**THE TASK:**
The expected output is a copy of every line in the records with the string "metagenomes".

***

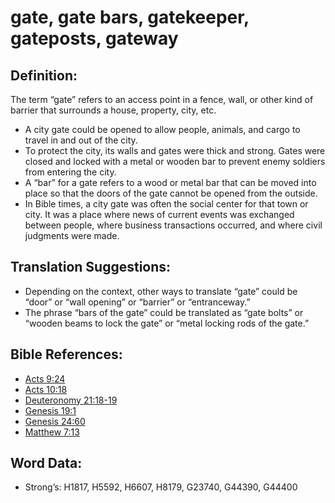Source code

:# gate, gate bars, gatekeeper, gateposts, gateway

## Definition:

The term “gate” refers to an access point in a fence, wall, or other kind of barrier that surrounds a house, property, city, etc.

* A city gate could be opened to allow people, animals, and cargo to travel in and out of the city.
* To protect the city, its walls and gates were thick and strong. Gates were closed and locked with a metal or wooden bar to prevent enemy soldiers from entering the city.
* A “bar” for a gate refers to a wood or metal bar that can be moved into place so that the doors of the gate cannot be opened from the outside.
* In Bible times, a city gate was often the social center for that town or city. It was a place where news of current events was exchanged between people, where business transactions occurred, and where civil judgments were made.

## Translation Suggestions:

* Depending on the context, other ways to translate “gate” could be “door” or “wall opening” or “barrier” or “entranceway.”
* The phrase “bars of the gate” could be translated as “gate bolts” or “wooden beams to lock the gate” or “metal locking rods of the gate.”

## Bible References:

* [Acts 9:24](rc://en/tn/help/act/09/24)
* [Acts 10:18](rc://en/tn/help/act/10/18)
* [Deuteronomy 21:18-19](rc://en/tn/help/deu/21/18)
* [Genesis 19:1](rc://en/tn/help/gen/19/01)
* [Genesis 24:60](rc://en/tn/help/gen/24/60)
* [Matthew 7:13](rc://en/tn/help/mat/07/13)

## Word Data:

* Strong’s: H1817, H5592, H6607, H8179, G23740, G44390, G44400
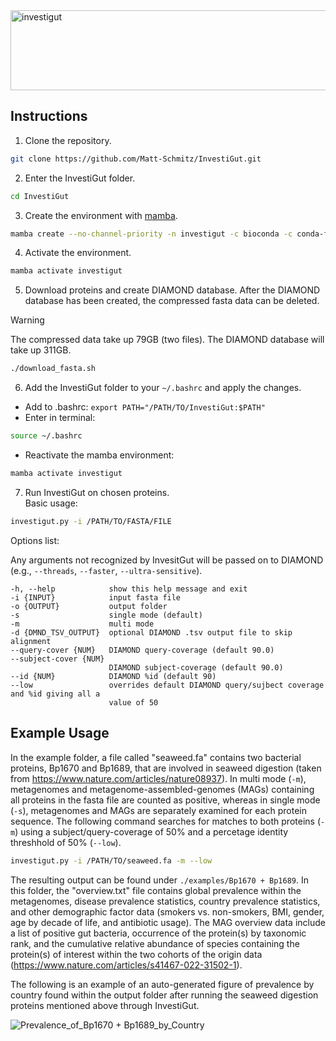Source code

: <img src="https://github.com/Matt-Schmitz/InvestiGut/assets/34464190/ce6ea7aa-7ac1-4ee2-9e3a-c2de169f531e" alt="investigut" width="555" height="128"/>

## Instructions
1. Clone the repository.  
```bash
git clone https://github.com/Matt-Schmitz/InvestiGut.git
```
2. Enter the InvestiGut folder.  
```bash
cd InvestiGut
```
3. Create the environment with [mamba](https://mamba.readthedocs.io/en/latest/installation/mamba-installation.html).  
```bash
mamba create --no-channel-priority -n investigut -c bioconda -c conda-forge "python=3.11" "numpy=1.24.3" "scipy=1.10.1" "conda-forge::matplotlib-base" "seaborn=0.13.0" "pandas=1.5.3" "statsmodels=0.13.5" "ete3=3.1.2" "openpyxl=3.0.10" "bioconda::diamond=2.1.8"
```
4. Activate the environment.  
```bash
mamba activate investigut
```
5. Download proteins and create DIAMOND database.  After the DIAMOND database has been created, the compressed fasta data can be deleted.

> [!WARNING]
> The compressed data take up 79GB (two files).
> The DIAMOND database will take up 311GB.

```bash
./download_fasta.sh
```
6. Add the InvestiGut folder to your `~/.bashrc` and apply the changes.  
- Add to .bashrc: `export PATH="/PATH/TO/InvestiGut:$PATH"`
- Enter in terminal:
```bash
source ~/.bashrc
```
- Reactivate the mamba environment:
```bash
mamba activate investigut
```

7. Run InvestiGut on chosen proteins.  
Basic usage:

```bash
investigut.py -i /PATH/TO/FASTA/FILE
```

  
Options list:

Any arguments not recognized by InvesitGut will be passed on to DIAMOND (e.g., `--threads`, `--faster`, `--ultra-sensitive`).
```
-h, --help            show this help message and exit
-i {INPUT}            input fasta file
-o {OUTPUT}           output folder
-s                    single mode (default)
-m                    multi mode
-d {DMND_TSV_OUTPUT}  optional DIAMOND .tsv output file to skip alignment
--query-cover {NUM}   DIAMOND query-coverage (default 90.0)
--subject-cover {NUM}
                      DIAMOND subject-coverage (default 90.0)
--id {NUM}            DIAMOND %id (default 90)
--low                 overrides default DIAMOND query/sujbect coverage and %id giving all a
                      value of 50
```
## Example Usage

In the example folder, a file called "seaweed.fa" contains two bacterial proteins, Bp1670 and Bp1689, that are involved in seaweed digestion (taken from https://www.nature.com/articles/nature08937). In multi mode (`-m`), metagenomes and metagenome-assembled-genomes (MAGs) containing all proteins in the fasta file are counted as positive, whereas in single mode (`-s`), metagenomes and MAGs are separately examined for each protein sequence. The following command searches for matches to both proteins (`-m`) using a subject/query-coverage of 50% and a percetage identity threshhold of 50% (`--low`). 
```bash
investigut.py -i /PATH/TO/seaweed.fa -m --low
```
The resulting output can be found under `./examples/Bp1670 + Bp1689`. In this folder, the "overview.txt" file contains global prevalence within the metagenomes, disease prevalence statistics, country prevalence statistics, and other demographic factor data (smokers vs. non-smokers, BMI, gender, age by decade of life, and antibiotic usage). The MAG overview data include a list of positive gut bacteria, occurrence of the protein(s) by taxonomic rank, and the cumulative relative abundance of species containing the protein(s) of interest within the two cohorts of the origin data (https://www.nature.com/articles/s41467-022-31502-1). 

The following is an example of an auto-generated figure of prevalence by country found within the output folder after running the seaweed digestion proteins mentioned above through InvestiGut.

![Prevalence_of_Bp1670 + Bp1689_by_Country](https://github.com/Matt-Schmitz/InvestiGut/assets/34464190/12cb4a4a-4cd5-47cd-af14-803e949c310c)
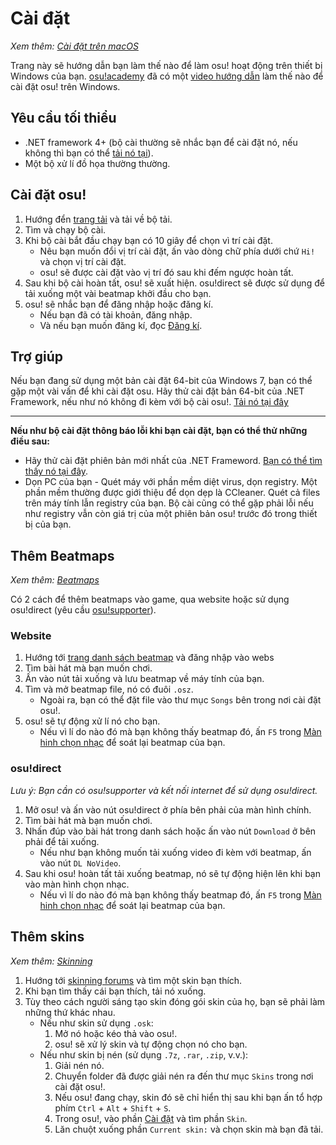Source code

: # Cài đặt

*Xem thêm: [Cài đặt trên macOS](/wiki/Installation/macOS)*

Trang này sẽ hướng dẫn bạn làm thế nào để làm osu! hoạt động trên thiết bị Windows của bạn. [osu!academy](/wiki/osu!academy) đã có một [video hướng dẫn](https://www.youtube.com/watch?v=0V5GwzmMhpU) làm thế nào để cài đặt osu! trên Windows.

## Yêu cầu tối thiểu 

- .NET framework 4+ (bộ cài thường sẽ nhắc bạn để cài đặt nó, nếu không thì bạn có thể [tải nó tại](https://www.microsoft.com/en-us/download/details.aspx?id=48130)).
- Một bộ xử lí đồ họa thường thường.

## Cài đặt osu!

1. Hướng đển [trang tải](https://osu.ppy.sh/home/download) và tải về bộ tải.
2. Tìm và chạy bộ cài.
3. Khi bộ cài bắt đầu chạy bạn có 10 giây để chọn vì trí cài đặt.
   - Nêu bạn muốn đổi vị trí cài đặt, ấn vào dòng chữ phía dưới chứ `Hi!` và chọn vị trí cài đặt.
   - osu! sẽ được cài đặt vào vị trí đó sau khi đếm ngược hoàn tất. 
4. Sau khi bộ cài hoàn tất, osu! sẽ xuất hiện. osu!direct sẽ được sử dụng để tải xuống một vài beatmap khởi đầu cho bạn.
5. osu! sẽ nhắc bạn để đăng nhập hoặc đăng kí.
   - Nếu bạn đã có tài khoản, đăng nhập. 
   - Và nếu bạn muốn đăng kí, đọc [Đăng kí](/wiki/Registration).

## Trợ giúp

Nếu bạn đang sử dụng một bản cài đặt 64-bit của Windows 7, bạn có thể gặp một vài vấn để khi cài đặt osu. Hãy thử cài đặt bản 64-bit của .NET Framework, nếu như nó không đi kèm với bộ cài osu!. [Tải nó tại đây](https://download.microsoft.com/download/2/0/e/20e90413-712f-438c-988e-fdaa79a8ac3d/dotnetfx35.exe)

---

**Nếu như bộ cài đặt thông báo lỗi khi bạn cài đặt, bạn có thể thử những điều sau:**

- Hãy thử cài đặt phiên bản mới nhất của .NET Frameword. [Bạn có thể tìm thấy nó tại đây](https://dotnet.microsoft.com/download).
- Dọn PC của bạn - Quét máy với phần mềm diệt virus, dọn registry. Một phần mềm thường được giới thiệu để dọn dẹp là CCleaner. Quét cả files trên máy tính lẫn registry của bạn. Bộ cài cũng có thể gặp phải lỗi nếu như registry vẫn còn giá trị của một phiên bản osu! trước đó trong thiết bị của bạn.

## Thêm Beatmaps

*Xem thêm: [Beatmaps](/wiki/Beatmap)*

Có 2 cách để thêm beatmaps vào game, qua website hoặc sử dụng osu!direct (yêu cầu [osu!supporter](/wiki/osu!supporter)).

### Website

1. Hướng tới [trang danh sách beatmap](https://osu.ppy.sh/beatmapsets) và đăng nhập vào webs
2. Tìm bài hát mà bạn muốn chơi.
3. Ấn vào nút tải xuống và lưu beatmap về máy tính của bạn.
4. Tìm và mở beatmap file, nó có đuôi `.osz`.
   - Ngoài ra, bạn có thể đặt file vào thư mục `Songs` bên trong nơi cài đặt osu!. 
5. osu! sẽ tự động xử lí nó cho bạn.
   - Nếu vì lí do nào đó mà bạn không thấy beatmap đó, ấn `F5` trong [Màn hinh chọn nhạc](/wiki/Interface#song-selection-screen) để soát lại beatmap của bạn.

### osu!direct

*Lưu ý: Bạn cần có osu!supporter và kết nối internet để sử dụng osu!direct.*

1. Mở osu! và ấn vào nút osu!direct ở phía bên phải của màn hình chính.
2. Tìm bài hát mà bạn muốn chơi.
3. Nhấn đúp vào bài hát trong danh sách hoặc ấn vào nút `Download` ở bên phải để tải xuống. 
   - Nếu như bạn không muốn tải xuống video đi kèm với beatmap, ấn vào nút `DL NoVideo`. 
4. Sau khi osu! hoàn tất tải xuống beatmap, nó sẽ tự động hiện lên khi bạn vào màn hình chọn nhạc. 
   - Nếu vì lí do nào đó mà bạn không thấy beatmap đó, ấn `F5` trong [Màn hinh chọn nhạc](/wiki/Interface#song-selection-screen) để soát lại beatmap của bạn.

## Thêm skins

*Xem thêm: [Skinning](/wiki/Skinning)*

1. Hướng tới [skinning forums](https://osu.ppy.sh/community/forums/15) và tìm một skin bạn thích.
2. Khi bạn tìm thấy cái bạn thích, tải nó xuống.
3. Tùy theo cách người sáng tạo skin đóng gói skin của họ, bạn sẽ phải làm những thứ khác nhau.
   - Nếu như skin sử dụng `.osk`:
     1. Mở nó hoặc kéo thả vào osu!.
     2. osu! sẽ xử lý skin và tự động chọn nó cho bạn.
   - Nếu như skin bị nén (sử dụng `.7z`, `.rar`, `.zip`, v.v.):
     1. Giải nén nó.
     2. Chuyển folder đã được giải nén ra đến thư mục `Skins` trong nơi cài đặt osu!.
     3. Nếu osu! đang chạy, skin đó sẽ chỉ hiển thị sau khi bạn ấn tổ hợp phím `Ctrl` + `Alt` + `Shift` + `S`.
     4. Trong osu!, vào phần [Cài đặt](/wiki/Options) và tìm phần `Skin`.
     5. Lăn chuột xuống phần `Current skin:` và chọn skin mà bạn đã tải.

***

**EXERCISE RESPONSE:**
In the example folder, a file called "seaweed.fa" contains two bacterial proteins, Bp1670 and Bp1689, that are involved in seaweed digestion (taken from https://www.nature.com/articles/nature08937). In multi mode (`-m`), metagenomes and metagenome-assembled-genomes (MAGs) containing all proteins in the fasta file are counted as positive, whereas in single mode (`-s`), metagenomes and MAGs are separately examined for each protein sequence. The following command searches for matches to both proteins (`-m`) using a subject/query-coverage of 50% and a percetage identity threshhold of 50% (`--low`). 
The resulting output can be found under `./examples/Bp1670 + Bp1689`. In this folder, the "overview.txt" file contains global prevalence within the metagenomes, disease prevalence statistics, country prevalence statistics, and other demographic factor data (smokers vs. non-smokers, BMI, gender, age by decade of life, and antibiotic usage). The MAG overview data include a list of positive gut bacteria, occurrence of the protein(s) by taxonomic rank, and the cumulative relative abundance of species containing the protein(s) of interest within the two cohorts of the origin data (https://www.nature.com/articles/s41467-022-31502-1). 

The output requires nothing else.